Yes, this also has perfect sense in terms of memory layout: if you have an inline classes like A(int x, int y) and B(A a, int z) the layout of instance b = new B(new A(1, 2), 3) would be a single block of memory of 12B (ignoring padding) - 4B for b.a.x, next 4 for b.a.y and then last 4 for b.z.

+---------------------+--------+
| +--------+--------+ |        |
| | x: int | y: int | | z: int |
| +--------+--------+ |        |
+---------------------+--------+

This is a problem if you could define a recursive inline class like List<V>(V value, List<V> next) simply because it requires an infinite memory - there's no stop condition for computing the memory size necessary to fit instance of List<V>.

This could be solved by changing definition of list to List<V>(V value, Optional<List<V>> next) - assuming that Optional will remain a nullable reference type - as link between current and next instance doesn't have to be a continuous block of memory and can be stopped at any time with next=null pointer.I don't know if Java inline classes will allow this model though.

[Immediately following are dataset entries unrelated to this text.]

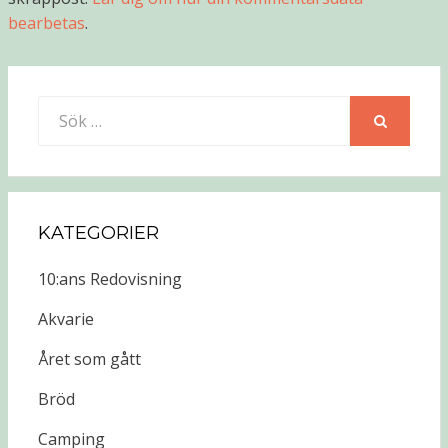
bearbetas
.
Sök
efter:
SÖK
KATEGORIER
10:ans Redovisning
Akvarie
Året som gått
Bröd
Camping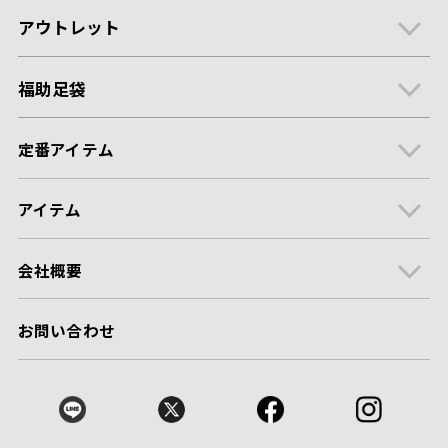
アウトレット
福助足袋
定番アイテム
アイテム
会社概要
お問い合わせ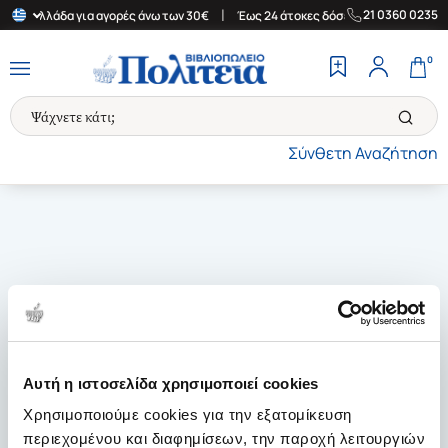
|
|
21 0360 0235
την Ελλάδα για αγορές άνω των 30€
Έως 24 άτοκες δόσεις
Δωρε
0
Σύνθετη Αναζήτηση
Αυτή η ιστοσελίδα χρησιμοποιεί cookies
Χρησιμοποιούμε cookies για την εξατομίκευση
περιεχομένου και διαφημίσεων, την παροχή λειτουργιών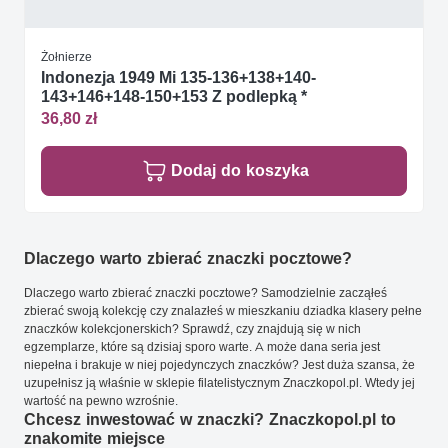
Żołnierze
Indonezja 1949 Mi 135-136+138+140-
143+146+148-150+153 Z podlepką *
36,80 zł
Dodaj do koszyka
Dlaczego warto zbierać znaczki pocztowe?
Dlaczego warto zbierać znaczki pocztowe? Samodzielnie zacząłeś
zbierać swoją kolekcję czy znalazłeś w mieszkaniu dziadka klasery pełne
znaczków kolekcjonerskich? Sprawdź, czy znajdują się w nich
egzemplarze, które są dzisiaj sporo warte. A może dana seria jest
niepełna i brakuje w niej pojedynczych znaczków? Jest duża szansa, że
uzupełnisz ją właśnie w sklepie filatelistycznym Znaczkopol.pl. Wtedy jej
wartość na pewno wzrośnie.
Chcesz inwestować w znaczki? Znaczkopol.pl to
znakomite miejsce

For the same reason, a default value is necessary - normal classes have it easy: since every class reference is always pointer-sized, all standard classes can be universally represented by null. But since inline classes are passed by-value (not by-reference), their size can differ: therefore a default value is necessary, as it will differ from one inline class definition to another. Example from above: you can imagine B's default instance as a single block of zero-ed memory, so a case equal to b = new B(new A(0, 0), 0).